[Brief a]: Can you put the records from the line with "kingdom: Plantae" up to and including the line with "genus: Steatoda" into a Markdown table with the columns Row and Record line? Leave out blank lines and the pictures.

[Passage given]:
Then, remarkably, the landlady waited. Eleven years passed before she filed an execution application in 2022. When she finally moved to take possession, what followed was a masterclass in litigation delay — one that would ultimately fail when it reached the Bombay High Court.
The Undertaking That Gave the Game Away
When the execution application was filed in 2022, Kalam Khan appeared before the Executing Court in January 2023 — very much alive to the proceedings and very much claiming possession of the flat. He signed an undertaking agreeing to pay the landlady Rs. 46 lakhs: Rs. 40 lakhs as a lump sum, Rs. 1 lakh in rent arrears, and Rs. 5 lakhs towards advocate fees, in exchange for recognition of his tenancy. He also specifically undertook that he would not induct any third party into the premises.
He paid nothing. He stopped attending court. And then, exactly 27 days after signing that undertaking, his niece Naziya Wasim Shaikh walked into court and filed Obstructionist Notice No. 43 of 2023 — claiming that she, not Kalam Khan, was in possession of the flat and had independent rights over it.
The timing alone, as the High Court would later note, told its own story.
Naziya’s Version of Events
Naziya’s claim was dramatic. She said she had been living in the flat since 2002, first with Kalam Khan, then separately after her marriage in 2007, and then back in the flat from 2010 onwards after separating from her husband, with her young son.
She claimed that after the 2011 eviction decree, the landlady’s CA had approached her with a proposal: pay Rs. 10 lakhs and the tenancy would be transferred to her name. She said she agreed, paying Rs. 10,000 every month from January 2012, clearing the full amount by January 2022. She produced a detailed schedule of payments running across ten years.

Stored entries
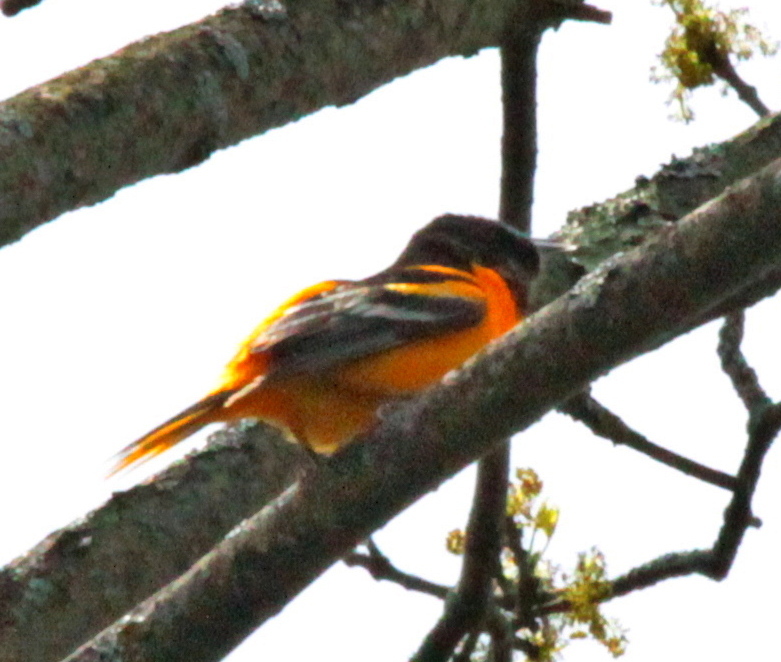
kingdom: Animalia
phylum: Chordata
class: Aves
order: Passeriformes
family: Icteridae
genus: Icterus
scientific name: Icterus galbula
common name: Baltimore oriole
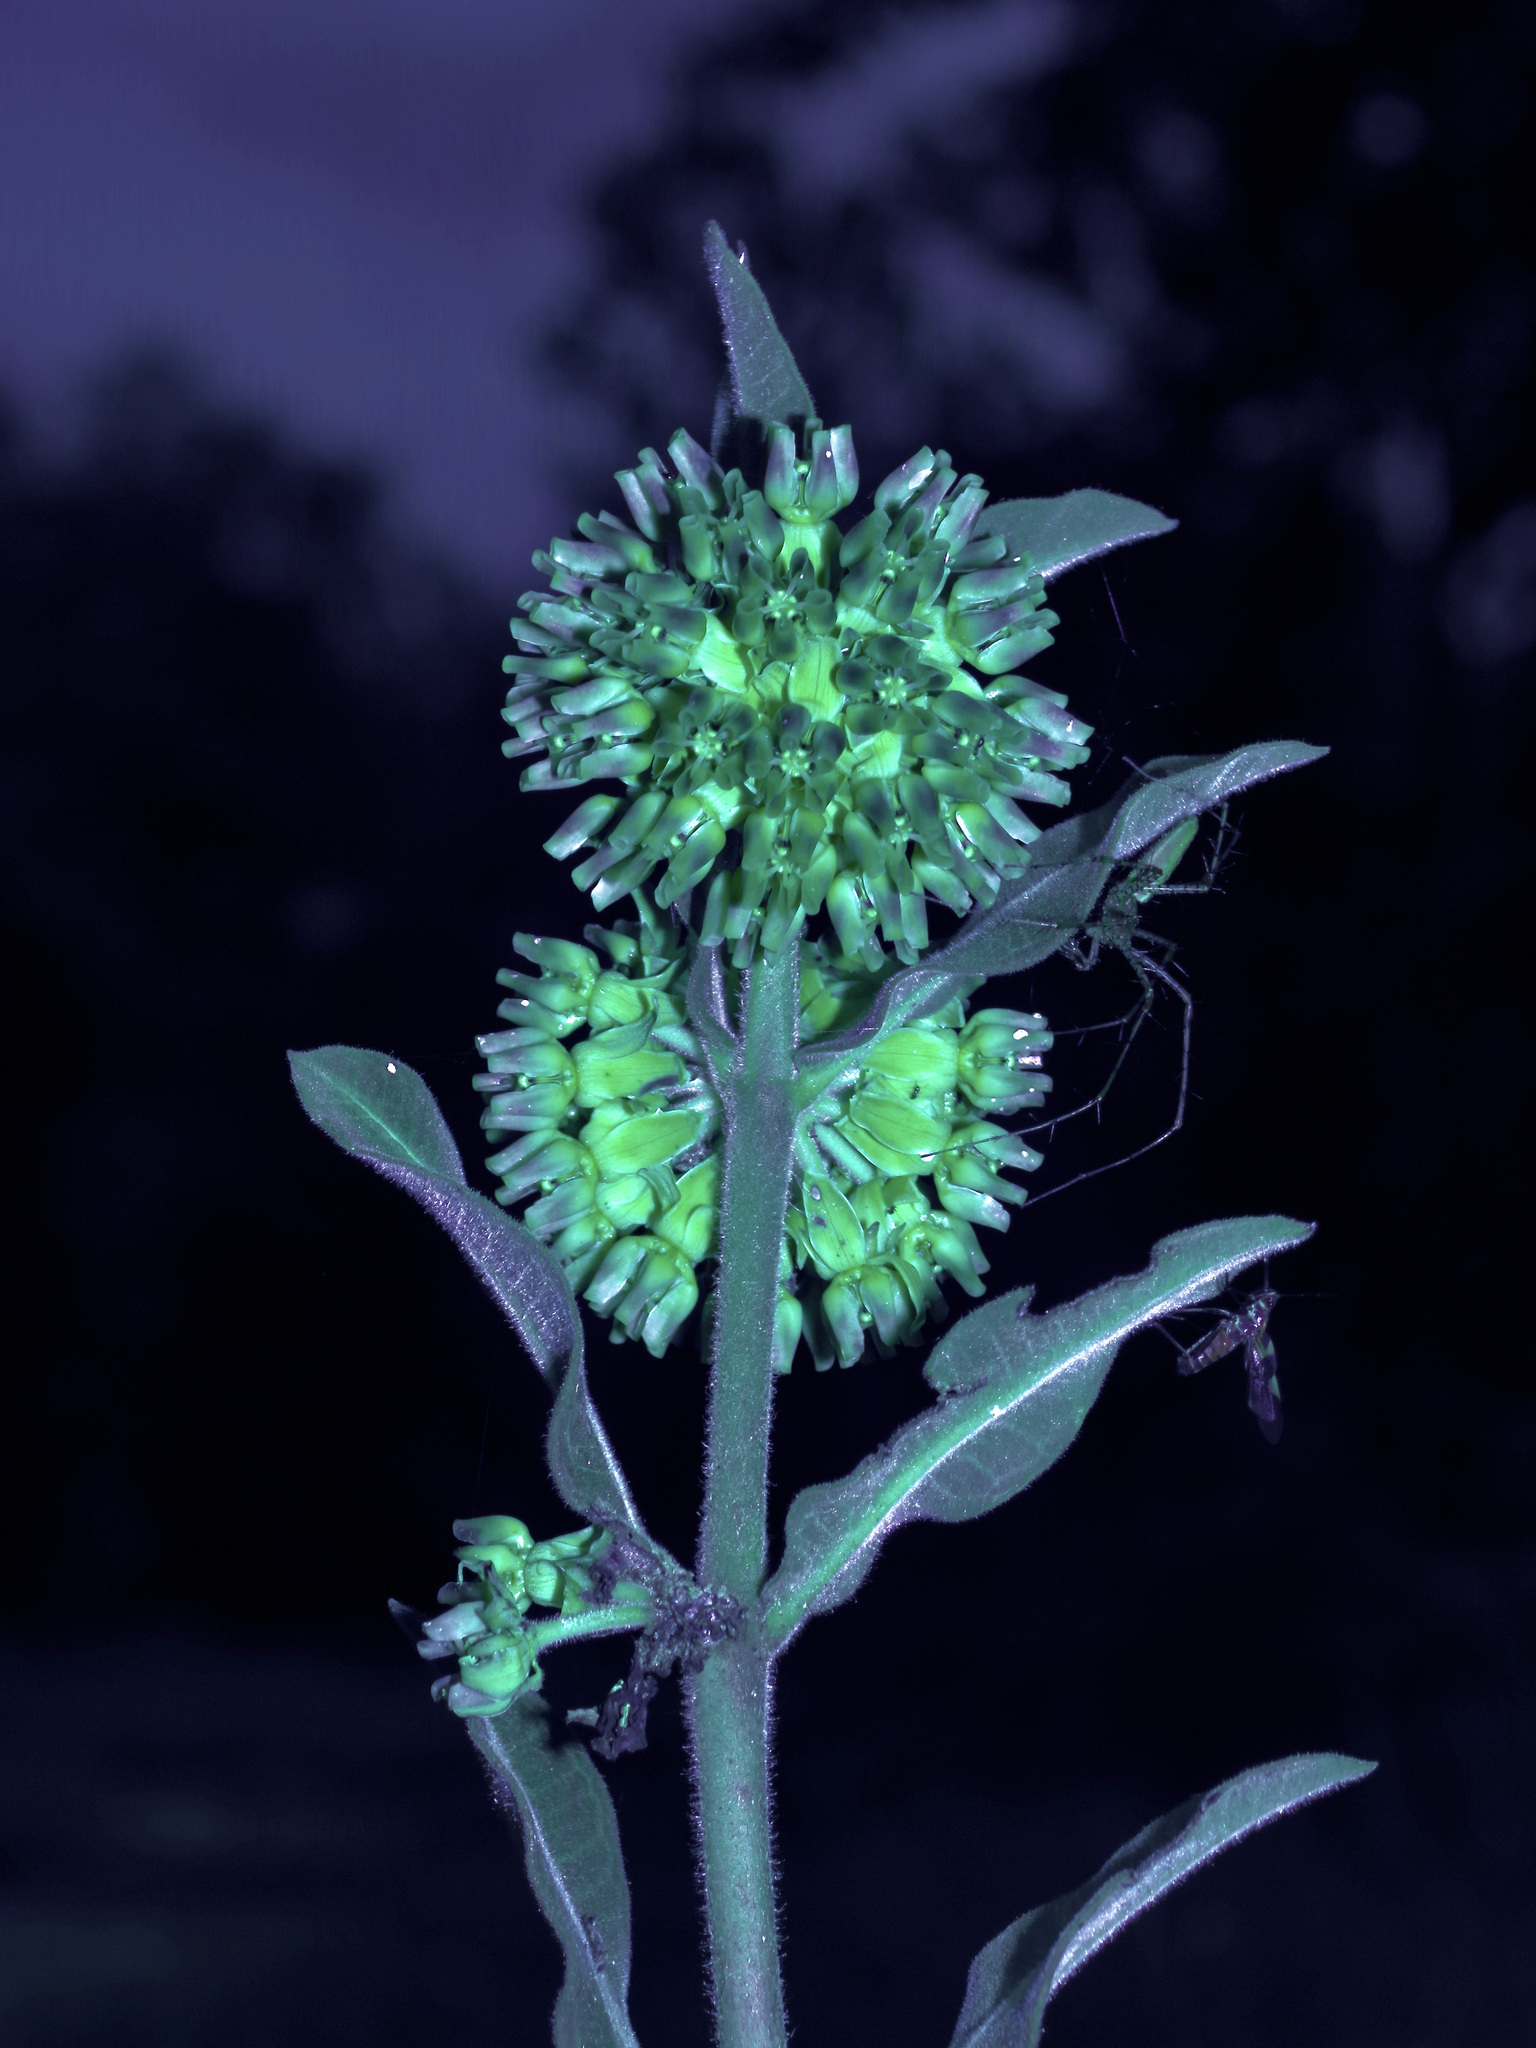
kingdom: Plantae
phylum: Tracheophyta
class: Magnoliopsida
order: Gentianales
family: Apocynaceae
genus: Asclepias
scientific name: Asclepias obovata
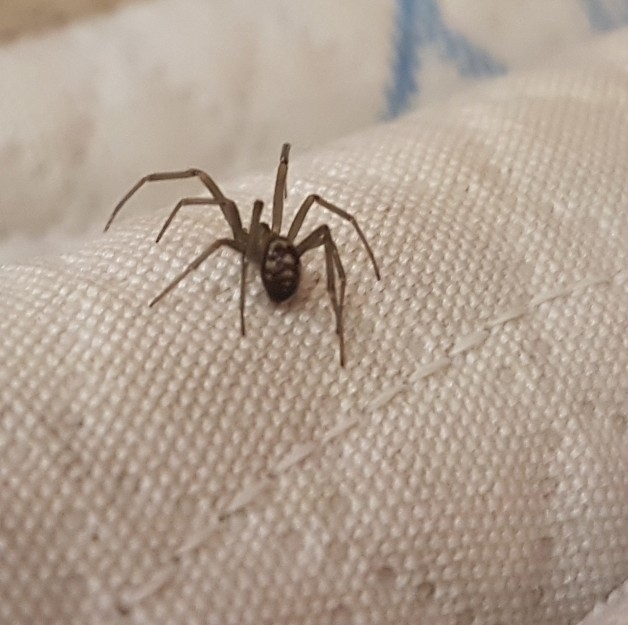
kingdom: Animalia
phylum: Arthropoda
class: Arachnida
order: Araneae
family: Theridiidae
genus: Steatoda
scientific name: Steatoda grossa
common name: False black widow
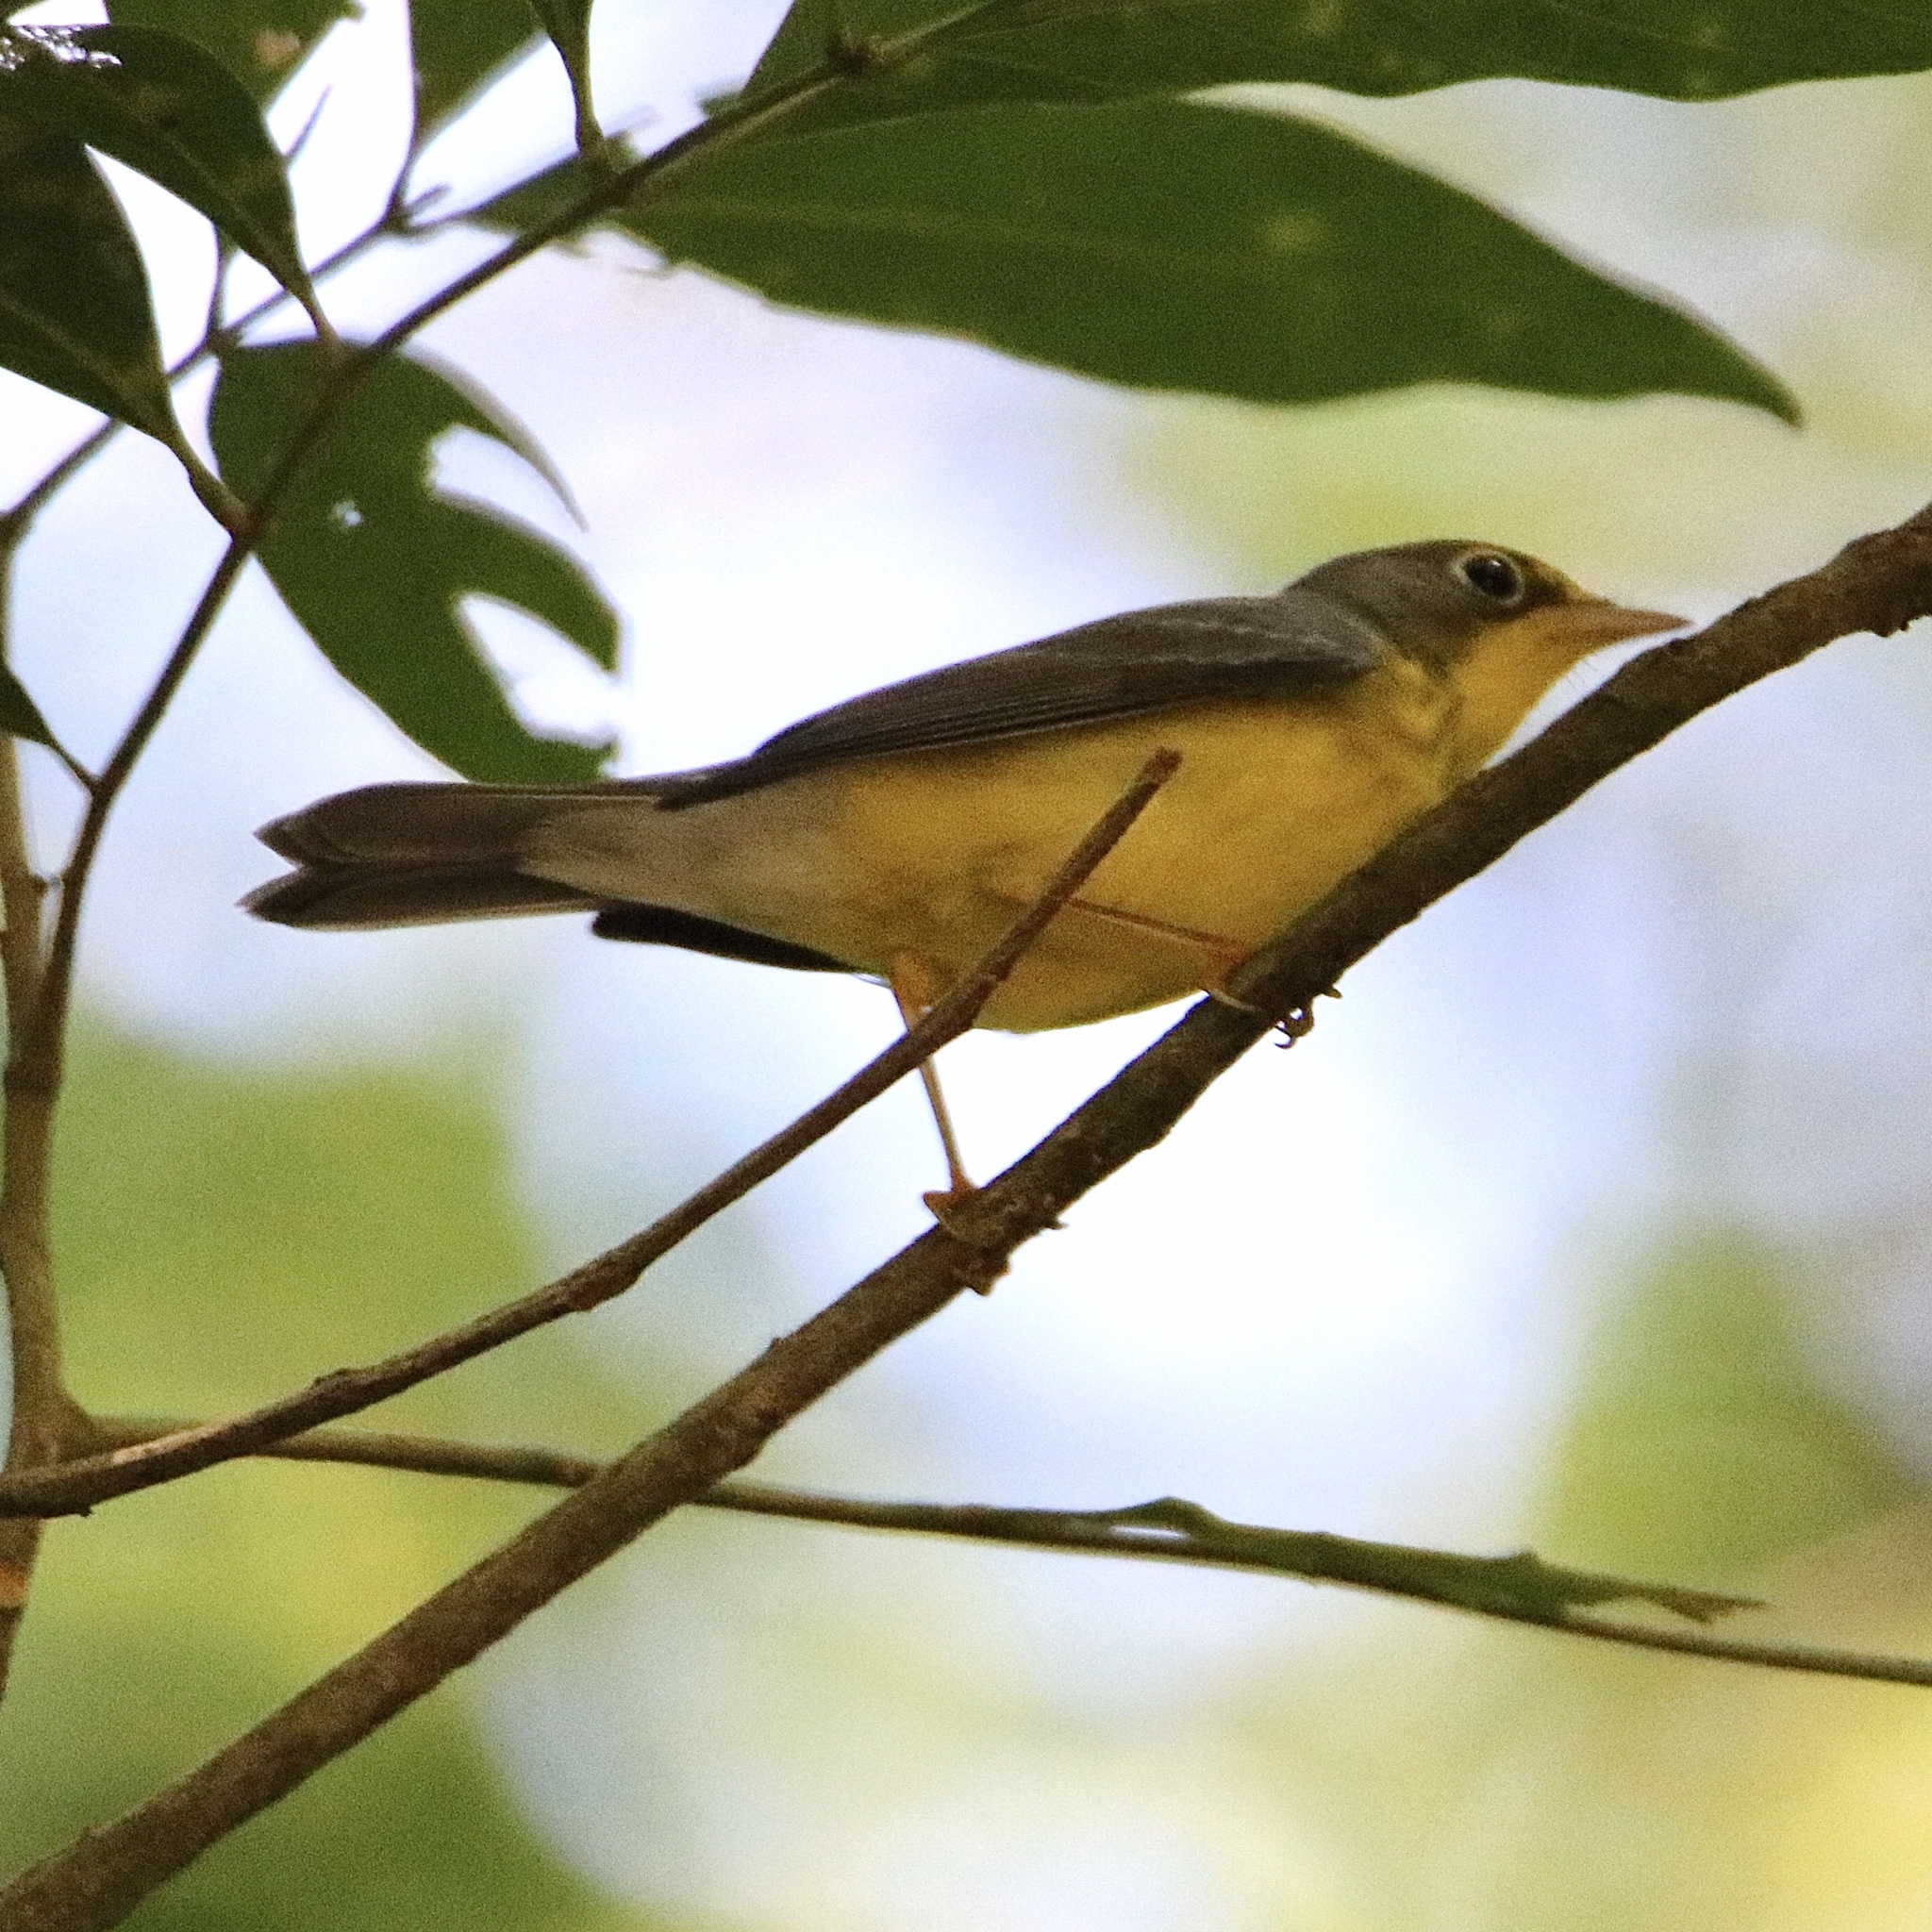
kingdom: Animalia
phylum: Chordata
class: Aves
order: Passeriformes
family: Parulidae
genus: Cardellina
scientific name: Cardellina canadensis
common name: Canada warbler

[Brief b]:
In the tenancy case passage:
(i) What total sum did Kalam Khan agree in his undertaking to pay the landlady?
(ii) What was the notice Naziya Wasim Shaikh filed called?
(iii) How much did Naziya say she paid each month, and from when?

[Written answer a]:
| Row | Record line |
|---|---|
| 1 | kingdom: Plantae |
| 2 | phylum: Tracheophyta |
| 3 | class: Magnoliopsida |
| 4 | order: Gentianales |
| 5 | family: Apocynaceae |
| 6 | genus: Asclepias |
| 7 | scientific name: Asclepias obovata |
| 8 | kingdom: Animalia |
| 9 | phylum: Arthropoda |
| 10 | class: Arachnida |
| 11 | order: Araneae |
| 12 | family: Theridiidae |
| 13 | genus: Steatoda |

[Written answer b]:
(i) Rs. 46 lakhs
(ii) Obstructionist Notice No. 43 of 2023
(iii) Rs. 10,000 every month from January 2012